### LISTED ENTRIES
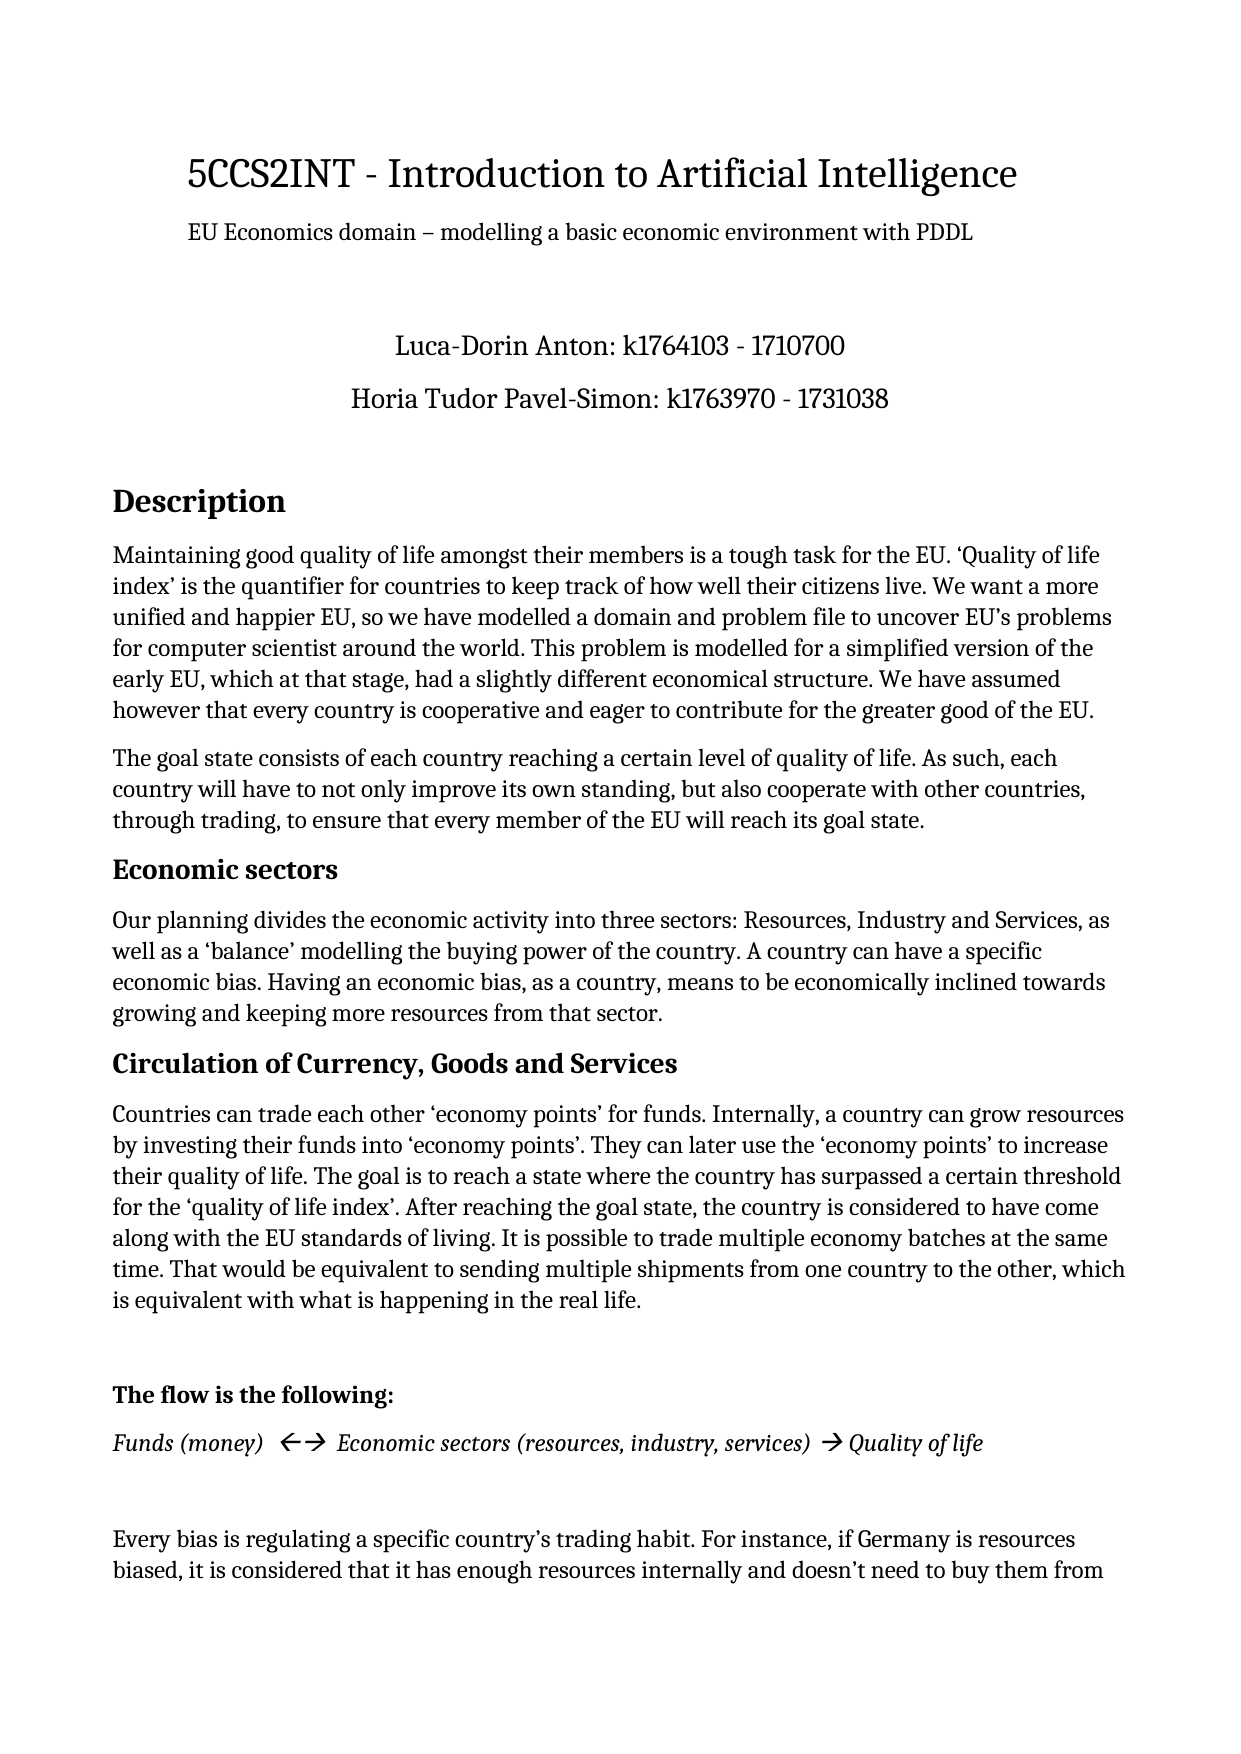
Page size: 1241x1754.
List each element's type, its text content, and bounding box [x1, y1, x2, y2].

...

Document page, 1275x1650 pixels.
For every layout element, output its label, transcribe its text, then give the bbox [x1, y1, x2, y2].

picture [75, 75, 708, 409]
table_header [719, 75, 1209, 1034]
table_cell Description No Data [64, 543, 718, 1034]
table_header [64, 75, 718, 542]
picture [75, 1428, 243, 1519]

### WHAT TO PRODUCE
Repeat exactly the lines above from the one with "Page size: 1241x1754." up to and including the one with "List each element's". No other line belongs in the reply.

### EXERCISE RESPONSE
Page size: 1241x1754.
List each element's type, its text content, and bounding box [x1, y1, x2, y2].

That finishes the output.